M.Sc. Katri Avarmaa, M.Sc. Simon Yliaho, Prof. Pekka Taskinen
Some rare and valuable metals, such as indium and gallium, are essential in the modern electric and
electronic applications. Significant growth in the production of e-devices has created a high pressure
to supply these critical metals. At the same time, high volumes of waste electric and electronic
equipment (WEEE) are produced. Thus, in order to meet the increasing demand and follow the sustainability
targets, the recoveries of these valuable metals from WEEE need to be improved and
maximized. This covers clarifying and investigating their behavior in existing WEEE process and
recovery technologies. In general, copper scrap fraction of WEEE is processed through the pyrometallurgical
metal-making circuits, where copper acts as the carrier metal.
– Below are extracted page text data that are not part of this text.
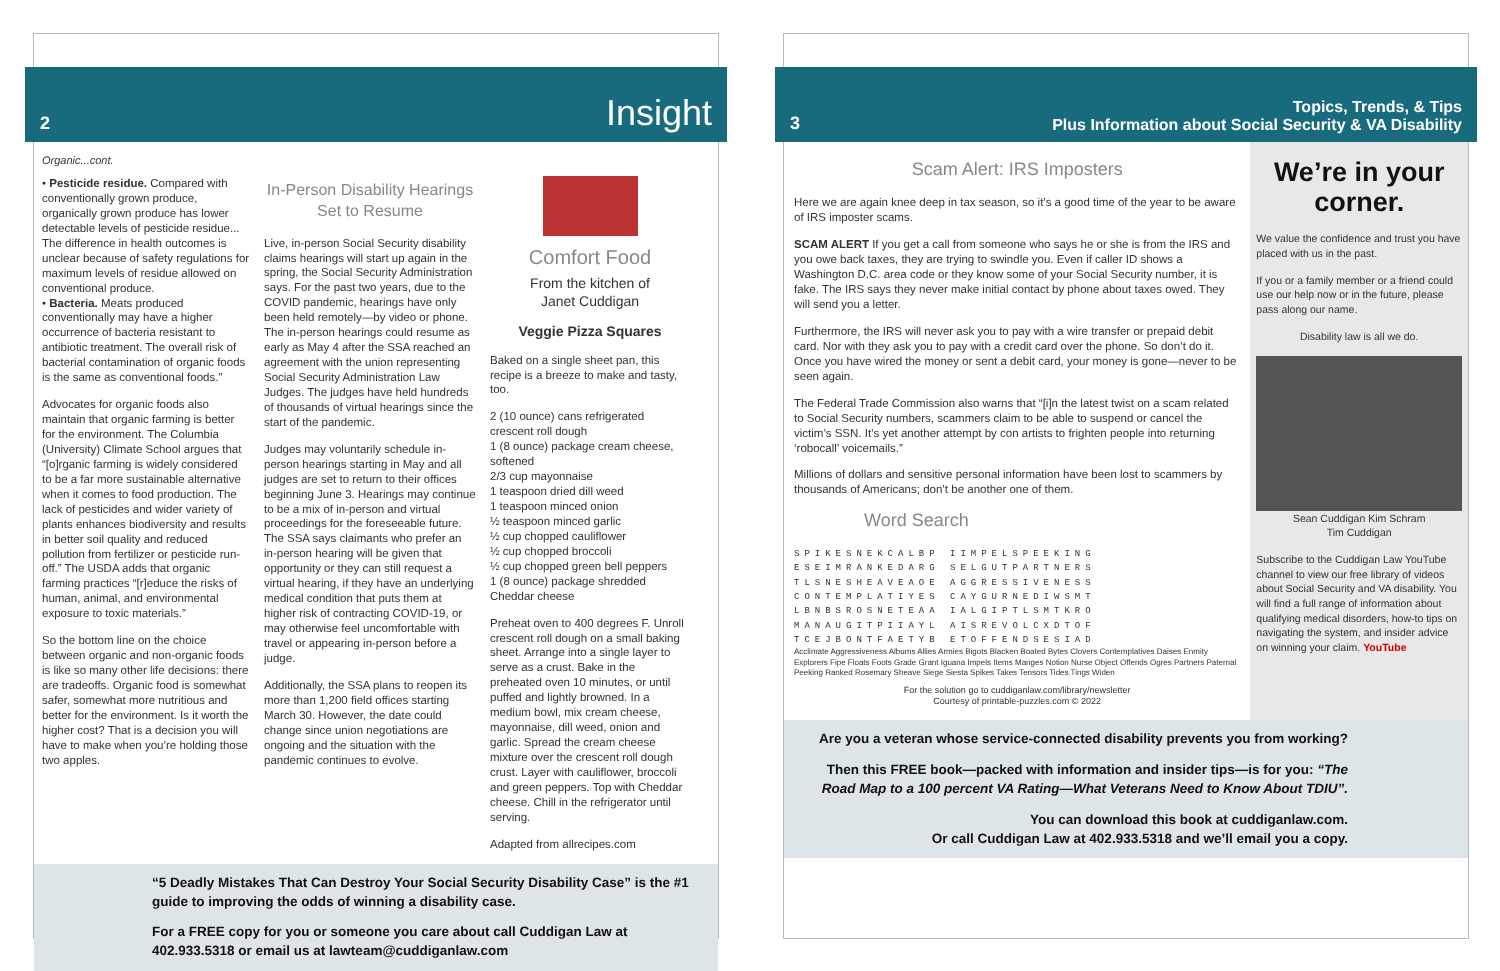2 Insight
Organic...cont.
• Pesticide residue. Compared with conventionally grown produce, organically grown produce has lower detectable levels of pesticide residue... The difference in health outcomes is unclear because of safety regulations for maximum levels of residue allowed on conventional produce.
• Bacteria. Meats produced conventionally may have a higher occurrence of bacteria resistant to antibiotic treatment. The overall risk of bacterial contamination of organic foods is the same as conventional foods.”
Advocates for organic foods also maintain that organic farming is better for the environment. The Columbia (University) Climate School argues that “[o]rganic farming is widely considered to be a far more sustainable alternative when it comes to food production. The lack of pesticides and wider variety of plants enhances biodiversity and results in better soil quality and reduced pollution from fertilizer or pesticide run-off.” The USDA adds that organic farming practices “[r]educe the risks of human, animal, and environmental exposure to toxic materials.”
So the bottom line on the choice between organic and non-organic foods is like so many other life decisions: there are tradeoffs. Organic food is somewhat safer, somewhat more nutritious and better for the environment. Is it worth the higher cost? That is a decision you will have to make when you’re holding those two apples.
In-Person Disability Hearings Set to Resume
Live, in-person Social Security disability claims hearings will start up again in the spring, the Social Security Administration says. For the past two years, due to the COVID pandemic, hearings have only been held remotely—by video or phone. The in-person hearings could resume as early as May 4 after the SSA reached an agreement with the union representing Social Security Administration Law Judges. The judges have held hundreds of thousands of virtual hearings since the start of the pandemic.
Judges may voluntarily schedule in-person hearings starting in May and all judges are set to return to their offices beginning June 3. Hearings may continue to be a mix of in-person and virtual proceedings for the foreseeable future. The SSA says claimants who prefer an in-person hearing will be given that opportunity or they can still request a virtual hearing, if they have an underlying medical condition that puts them at higher risk of contracting COVID-19, or may otherwise feel uncomfortable with travel or appearing in-person before a judge.
Additionally, the SSA plans to reopen its more than 1,200 field offices starting March 30. However, the date could change since union negotiations are ongoing and the situation with the pandemic continues to evolve.
Comfort Food
From the kitchen of
Janet Cuddigan
Veggie Pizza Squares
Baked on a single sheet pan, this recipe is a breeze to make and tasty, too.
2 (10 ounce) cans refrigerated crescent roll dough
1 (8 ounce) package cream cheese, softened
2/3 cup mayonnaise
1 teaspoon dried dill weed
1 teaspoon minced onion
½ teaspoon minced garlic
½ cup chopped cauliflower
½ cup chopped broccoli
½ cup chopped green bell peppers
1 (8 ounce) package shredded Cheddar cheese
Preheat oven to 400 degrees F. Unroll crescent roll dough on a small baking sheet. Arrange into a single layer to serve as a crust. Bake in the preheated oven 10 minutes, or until puffed and lightly browned. In a medium bowl, mix cream cheese, mayonnaise, dill weed, onion and garlic. Spread the cream cheese mixture over the crescent roll dough crust. Layer with cauliflower, broccoli and green peppers. Top with Cheddar cheese. Chill in the refrigerator until serving.
Adapted from allrecipes.com
“5 Deadly Mistakes That Can Destroy Your Social Security Disability Case” is the #1 guide to improving the odds of winning a disability case.
For a FREE copy for you or someone you care about call Cuddigan Law at 402.933.5318 or email us at lawteam@cuddiganlaw.com
3 Topics, Trends, & Tips
Plus Information about Social Security & VA Disability
Scam Alert: IRS Imposters
Here we are again knee deep in tax season, so it’s a good time of the year to be aware of IRS imposter scams.
SCAM ALERT If you get a call from someone who says he or she is from the IRS and you owe back taxes, they are trying to swindle you. Even if caller ID shows a Washington D.C. area code or they know some of your Social Security number, it is fake. The IRS says they never make initial contact by phone about taxes owed. They will send you a letter.
Furthermore, the IRS will never ask you to pay with a wire transfer or prepaid debit card. Nor with they ask you to pay with a credit card over the phone. So don’t do it. Once you have wired the money or sent a debit card, your money is gone—never to be seen again.
The Federal Trade Commission also warns that “[i]n the latest twist on a scam related to Social Security numbers, scammers claim to be able to suspend or cancel the victim’s SSN. It’s yet another attempt by con artists to frighten people into returning ‘robocall’ voicemails.”
Millions of dollars and sensitive personal information have been lost to scammers by thousands of Americans; don’t be another one of them.
Word Search
SPIKESNEKCALBP IIMPELSPEEKING ESEIMRANKEDARG SELGUTPARTNERS TLSNESHEAVEAOE AGGRESSIVENESS CONTEMPLATIYES CAYGURNEDIWSMT LBNBSROSNETEAA IALGIPTLSMTKRO MANAUGITPIIAYL AISREVOLCXDTOF TCEJBONTFAETYB ETOFFENDSESIAD
Acclimate Aggressiveness Albums Allies Armies Bigots Blacken Boated Bytes Clovers Contemplatives Daises Enmity Explorers Fipe Floats Foots Grade Grant Iguana Impels Items Manges Notion Nurse Object Offends Ogres Partners Paternal Peeking Ranked Rosemary Sheave Siege Siesta Spikes Takes Tensors Tides Tings Widen
For the solution go to cuddiganlaw.com/library/newsletter
Courtesy of printable-puzzles.com © 2022
We’re in your corner.
We value the confidence and trust you have placed with us in the past.
If you or a family member or a friend could use our help now or in the future, please pass along our name.
Disability law is all we do.
Sean Cuddigan Kim Schram
Tim Cuddigan
Subscribe to the Cuddigan Law YouTube channel to view our free library of videos about Social Security and VA disability. You will find a full range of information about qualifying medical disorders, how-to tips on navigating the system, and insider advice on winning your claim. YouTube
Are you a veteran whose service-connected disability prevents you from working?
Then this FREE book—packed with information and insider tips—is for you: “The Road Map to a 100 percent VA Rating—What Veterans Need to Know About TDIU”.
You can download this book at cuddiganlaw.com.
Or call Cuddigan Law at 402.933.5318 and we’ll email you a copy.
This study experimentally
investigates the distribution behavior (LCu/s[Me] = [Me]Copper/[Me]Slag) of indium, gallium and
tin between metallic copper and a FeOx-SiO2-Al2O3 slag. Aluminum is a general impurity metal in
copper scrap and its presence will modify the slag properties, and thus affect the behavior of the
minor elements in the process. To investigate the influence of aluminum in WEEE smelting, the
experiments were executed in alumina crucibles. The experimental conditions were chosen to simulate
both reducing and oxidizing process conditions of black copper smelting within the oxygen
potential range of 10-5 – 10-10 atm at 1300 °C. The employed experimental technique was equilibration-
quenching followed by Electron Probe Micro-Analysis (EPMA). Tin distribution coefficient
between copper and slag increased from 0.1 to 100 as a function of decreasing oxygen partial pressure,
and indium from 0.5 to 50. Gallium was mainly distributed into aluminous spinels with distribution
coefficient (Lsp/s[Ga]) of 2 – 3. Gallium concentrations in copper were mainly below the detection
limit of EPMA, and thus distribution coefficients between copper and slag were defined
reliably only in the lower oxygen partial pressure range (10-9 – 10-10 atm) as 0.1 – 0.5.